--- Exercise details ---
Reproduce every line of the rows below without changing anything, from the first row to the last.

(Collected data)
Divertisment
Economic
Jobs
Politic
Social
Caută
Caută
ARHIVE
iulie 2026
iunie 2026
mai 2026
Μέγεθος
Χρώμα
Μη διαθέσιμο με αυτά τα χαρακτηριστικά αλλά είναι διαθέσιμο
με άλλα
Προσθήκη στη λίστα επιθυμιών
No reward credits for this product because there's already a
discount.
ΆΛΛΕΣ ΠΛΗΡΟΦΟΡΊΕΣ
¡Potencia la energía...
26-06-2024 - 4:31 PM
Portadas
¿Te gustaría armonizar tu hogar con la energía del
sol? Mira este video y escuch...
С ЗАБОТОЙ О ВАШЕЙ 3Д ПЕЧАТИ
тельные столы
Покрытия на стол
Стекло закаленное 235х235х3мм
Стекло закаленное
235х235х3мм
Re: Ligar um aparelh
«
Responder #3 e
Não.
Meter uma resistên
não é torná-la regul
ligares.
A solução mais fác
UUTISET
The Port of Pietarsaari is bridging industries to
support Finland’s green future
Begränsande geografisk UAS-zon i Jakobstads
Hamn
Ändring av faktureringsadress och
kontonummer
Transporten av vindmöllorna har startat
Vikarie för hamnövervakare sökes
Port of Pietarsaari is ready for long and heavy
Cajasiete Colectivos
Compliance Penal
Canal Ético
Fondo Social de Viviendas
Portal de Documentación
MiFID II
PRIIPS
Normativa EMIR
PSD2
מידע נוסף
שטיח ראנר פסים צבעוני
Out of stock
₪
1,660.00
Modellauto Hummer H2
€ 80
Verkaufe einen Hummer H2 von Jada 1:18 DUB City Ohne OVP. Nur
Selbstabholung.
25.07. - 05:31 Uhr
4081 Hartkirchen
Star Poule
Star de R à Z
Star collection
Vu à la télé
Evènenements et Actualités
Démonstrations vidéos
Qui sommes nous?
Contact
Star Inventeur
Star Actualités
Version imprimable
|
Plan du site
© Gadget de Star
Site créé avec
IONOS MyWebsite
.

--- Solution to this problem ---
Divertisment
Economic
Jobs
Politic
Social
Caută
Caută
ARHIVE
iulie 2026
iunie 2026
mai 2026
Μέγεθος
Χρώμα
Μη διαθέσιμο με αυτά τα χαρακτηριστικά αλλά είναι διαθέσιμο
με άλλα
Προσθήκη στη λίστα επιθυμιών
No reward credits for this product because there's already a
discount.
ΆΛΛΕΣ ΠΛΗΡΟΦΟΡΊΕΣ
¡Potencia la energía...
26-06-2024 - 4:31 PM
Portadas
¿Te gustaría armonizar tu hogar con la energía del
sol? Mira este video y escuch...
С ЗАБОТОЙ О ВАШЕЙ 3Д ПЕЧАТИ
тельные столы
Покрытия на стол
Стекло закаленное 235х235х3мм
Стекло закаленное
235х235х3мм
Re: Ligar um aparelh
«
Responder #3 e
Não.
Meter uma resistên
não é torná-la regul
ligares.
A solução mais fác
UUTISET
The Port of Pietarsaari is bridging industries to
support Finland’s green future
Begränsande geografisk UAS-zon i Jakobstads
Hamn
Ändring av faktureringsadress och
kontonummer
Transporten av vindmöllorna har startat
Vikarie för hamnövervakare sökes
Port of Pietarsaari is ready for long and heavy
Cajasiete Colectivos
Compliance Penal
Canal Ético
Fondo Social de Viviendas
Portal de Documentación
MiFID II
PRIIPS
Normativa EMIR
PSD2
מידע נוסף
שטיח ראנר פסים צבעוני
Out of stock
₪
1,660.00
Modellauto Hummer H2
€ 80
Verkaufe einen Hummer H2 von Jada 1:18 DUB City Ohne OVP. Nur
Selbstabholung.
25.07. - 05:31 Uhr
4081 Hartkirchen
Star Poule
Star de R à Z
Star collection
Vu à la télé
Evènenements et Actualités
Démonstrations vidéos
Qui sommes nous?
Contact
Star Inventeur
Star Actualités
Version imprimable
|
Plan du site
© Gadget de Star
Site créé avec
IONOS MyWebsite
.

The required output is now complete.